À Toronto, cette mesure a permis de faire en sorte que le délai pour obtenir de l’aide est en moyenne de 90 secondes.

Ensemble Montréal demande par ailleurs une augmentation de la surveillance effectuée par les équipes mixtes, les services de l’Équipe mobile de médiation et d’intervention sociale (EMMIS), mais aussi les policiers et les constables spéciaux. Le parti réclame que ces derniers « passent de 160 à 230 employés ».

On suggère aussi que des employés soient présents à toutes les stations, de l’ouverture jusqu’à la fermeture du métro, ainsi qu’une révision complète du système d’éclairage, la rénovation du mobilier et l’installation de toilettes publiques aux abords des stations.

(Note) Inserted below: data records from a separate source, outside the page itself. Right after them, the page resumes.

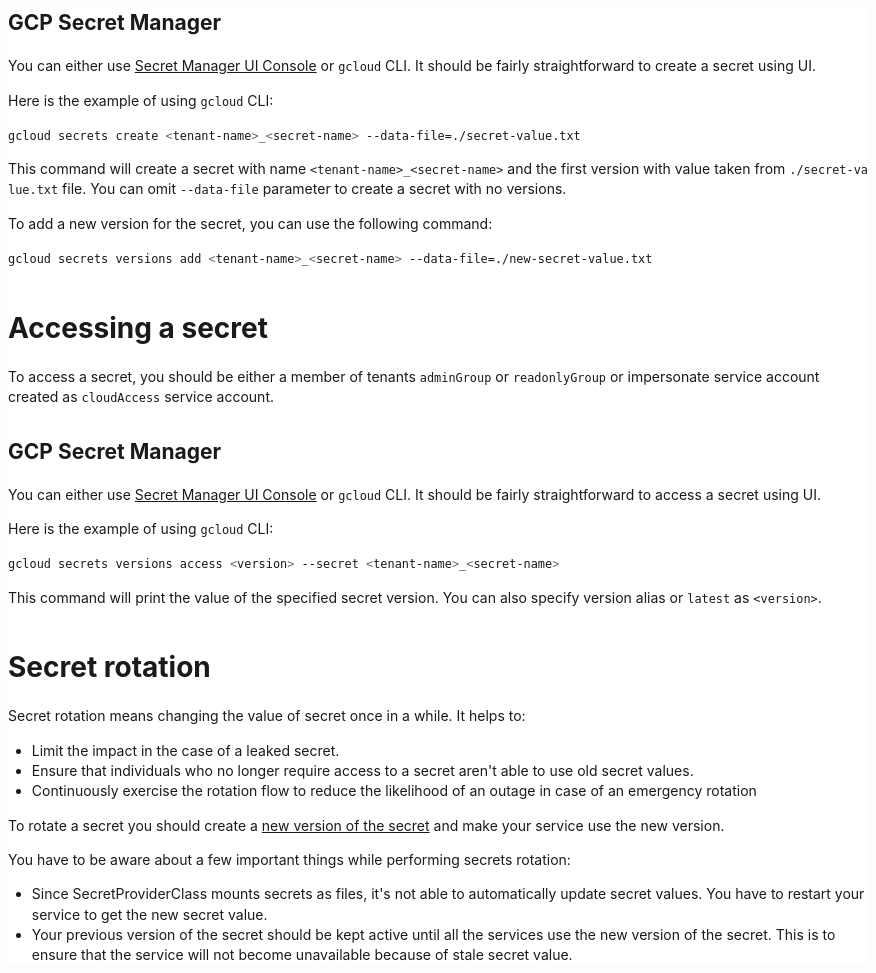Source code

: ## GCP Secret Manager
You can either use [Secret Manager UI Console](https://cloud.google.com/security/products/secret-manager) or `gcloud` CLI.
It should be fairly straightforward to create a secret using UI.

Here is the example of using `gcloud` CLI:
```bash
gcloud secrets create <tenant-name>_<secret-name> --data-file=./secret-value.txt
```
This command will create a secret with name `<tenant-name>_<secret-name>` and the first version with value taken from `./secret-value.txt` file.
You can omit `--data-file` parameter to create a secret with no versions.

To add a new version for the secret, you can use the following command:
```bash
gcloud secrets versions add <tenant-name>_<secret-name> --data-file=./new-secret-value.txt
```

# Accessing a secret
To access a secret, you should be either a member of tenants `adminGroup` or `readonlyGroup` or impersonate service account 
created as `cloudAccess` service account.

## GCP Secret Manager
You can either use [Secret Manager UI Console](https://cloud.google.com/security/products/secret-manager) or `gcloud` CLI.
It should be fairly straightforward to access a secret using UI.

Here is the example of using `gcloud` CLI:
```bash
gcloud secrets versions access <version> --secret <tenant-name>_<secret-name>
```

This command will print the value of the specified secret version. 
You can also specify version alias or `latest` as `<version>`.

# Secret rotation
Secret rotation means changing the value of secret once in a while.
It helps to:
- Limit the impact in the case of a leaked secret.
- Ensure that individuals who no longer require access to a secret aren't able to use old secret values.
- Continuously exercise the rotation flow to reduce the likelihood of an outage in case of an emergency rotation

To rotate a secret you should create a [new version of the secret](#creating-a-secret) and make your service use the new version.

You have to be aware about a few important things while performing secrets rotation:
- Since SecretProviderClass mounts secrets as files, it's not able to automatically update secret values.
  You have to restart your service to get the new secret value.
- Your previous version of the secret should be kept active until all the services use the new version of the secret.
  This is to ensure that the service will not become unavailable because of stale secret value.
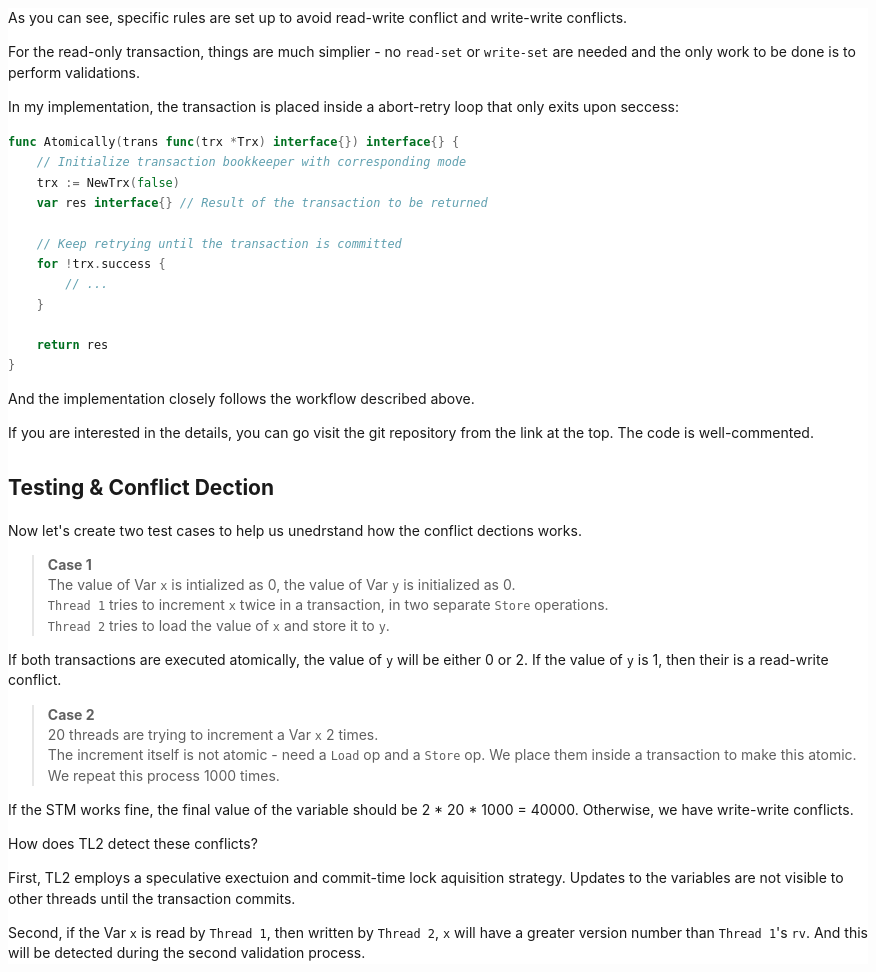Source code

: As you can see, specific rules are set up to avoid read-write conflict and write-write conflicts.

For the read-only transaction, things are much simplier - no `read-set` or `write-set` are needed and the only work to be done is to perform validations.

<div style="page-break-after: always;"></div>

In my implementation, the transaction is placed inside a abort-retry loop that only exits upon seccess:
```go
func Atomically(trans func(trx *Trx) interface{}) interface{} {
    // Initialize transaction bookkeeper with corresponding mode
    trx := NewTrx(false)
    var res interface{} // Result of the transaction to be returned
    
    // Keep retrying until the transaction is committed
    for !trx.success {
        // ...
    }
    
    return res
}
```
And the implementation closely follows the workflow described above.

If you are interested in the details, you can go visit the git repository from the link at the top. The code is well-commented.

<div style="page-break-after: always;"></div>

## **Testing & Conflict Dection**

Now let's create two test cases to help us unedrstand how the conflict dections works.

> **Case 1**  
The value of Var `x` is intialized as 0, the value of Var `y` is initialized as 0.  
`Thread 1` tries to increment `x` twice in a transaction, in two separate `Store` operations.  
`Thread 2` tries to load the value of `x` and store it to `y`.

If both transactions are executed atomically, the value of `y` will be either 0 or 2. If the value of `y` is 1, then their is a read-write conflict.

> **Case 2**  
20 threads are trying to increment a Var `x` 2 times.  
The increment itself is not atomic - need a `Load` op and a `Store` op. We place them inside a transaction to make this atomic.  
We repeat this process 1000 times.

If the STM works fine, the final value of the variable should be 2 * 20 * 1000 = 40000. Otherwise, we have write-write conflicts.

How does TL2 detect these conflicts?

First, TL2 employs a speculative exectuion and commit-time lock aquisition strategy. Updates to the variables are not visible to other threads until the transaction commits.  

Second, if the Var `x` is read by `Thread 1`, then written by `Thread 2`, `x` will have a greater version number than `Thread 1`'s `rv`. And this will be detected during the second validation process.
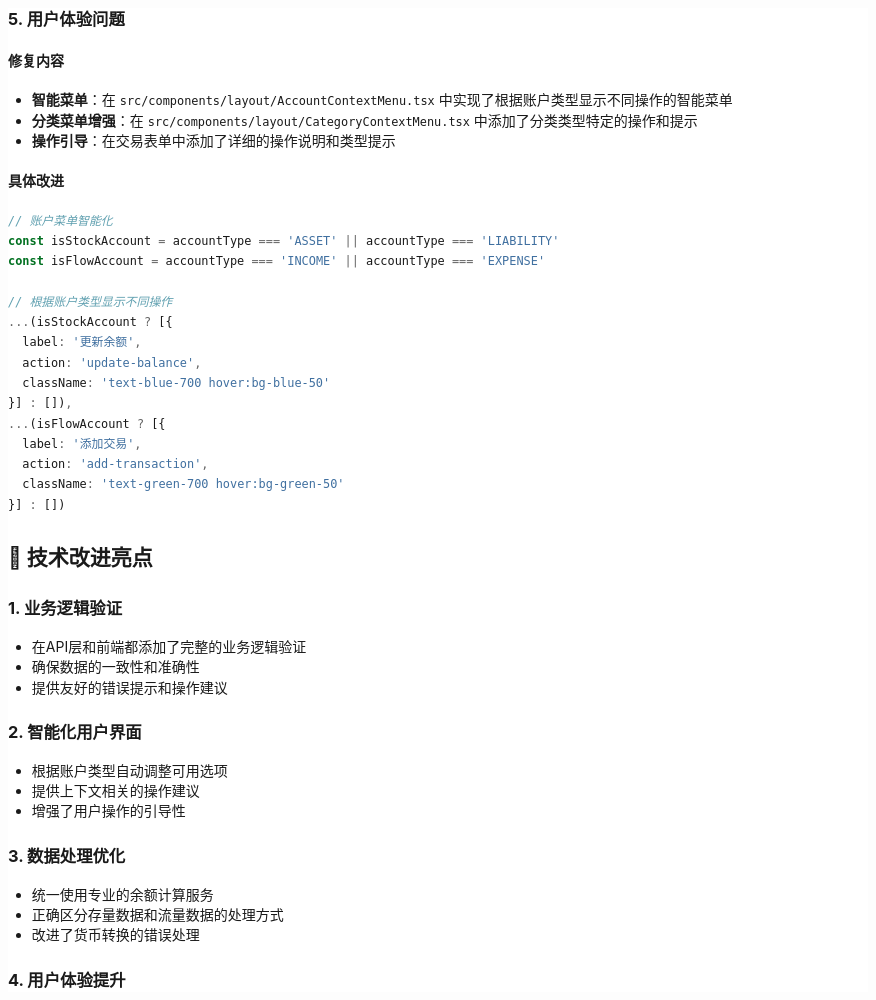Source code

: ### 5. 用户体验问题

#### 修复内容

- **智能菜单**：在 `src/components/layout/AccountContextMenu.tsx`
  中实现了根据账户类型显示不同操作的智能菜单
- **分类菜单增强**：在 `src/components/layout/CategoryContextMenu.tsx`
  中添加了分类类型特定的操作和提示
- **操作引导**：在交易表单中添加了详细的操作说明和类型提示

#### 具体改进

```typescript
// 账户菜单智能化
const isStockAccount = accountType === 'ASSET' || accountType === 'LIABILITY'
const isFlowAccount = accountType === 'INCOME' || accountType === 'EXPENSE'

// 根据账户类型显示不同操作
...(isStockAccount ? [{
  label: '更新余额',
  action: 'update-balance',
  className: 'text-blue-700 hover:bg-blue-50'
}] : []),
...(isFlowAccount ? [{
  label: '添加交易',
  action: 'add-transaction',
  className: 'text-green-700 hover:bg-green-50'
}] : [])
```

## 🔧 技术改进亮点

### 1. 业务逻辑验证

- 在API层和前端都添加了完整的业务逻辑验证
- 确保数据的一致性和准确性
- 提供友好的错误提示和操作建议

### 2. 智能化用户界面

- 根据账户类型自动调整可用选项
- 提供上下文相关的操作建议
- 增强了用户操作的引导性

### 3. 数据处理优化

- 统一使用专业的余额计算服务
- 正确区分存量数据和流量数据的处理方式
- 改进了货币转换的错误处理

### 4. 用户体验提升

« Le métro de Montréal demeure sécuritaire. Cela dit, il ne faut pas négliger le sentiment de sécurité », avait dit mardi la mairesse Valérie Plante, en marge d’un point de presse.

Elle a promis de « continuer à agir pour le métro ». « Il va y avoir plus d’agents dans le métro en prévision de l’été, il y a des escouades spéciales du SPVM, on a davantage d’ambassadeurs et de sécurité du métro. Et on va continuer ce travail-là. »

Mme Plante a également rappelé qu’il faudra « plus de soutien de la part de la Santé ». « Il y a des enjeux de santé mentale et la crise des opioïdes qui frappe extrêmement durement Montréal. Et finalement, la question de l’itinérance. Ça prend du temps, mais il faut trouver des solutions », a conclu la mairesse. « Ce sont des enjeux sociaux plus grands que le transport collectif. Il va falloir plus de ressources en santé mentale, en toxicomanie, en habitation », a aussi fait valoir la directrice de Trajectoire Québec, Sarah V. Doyon.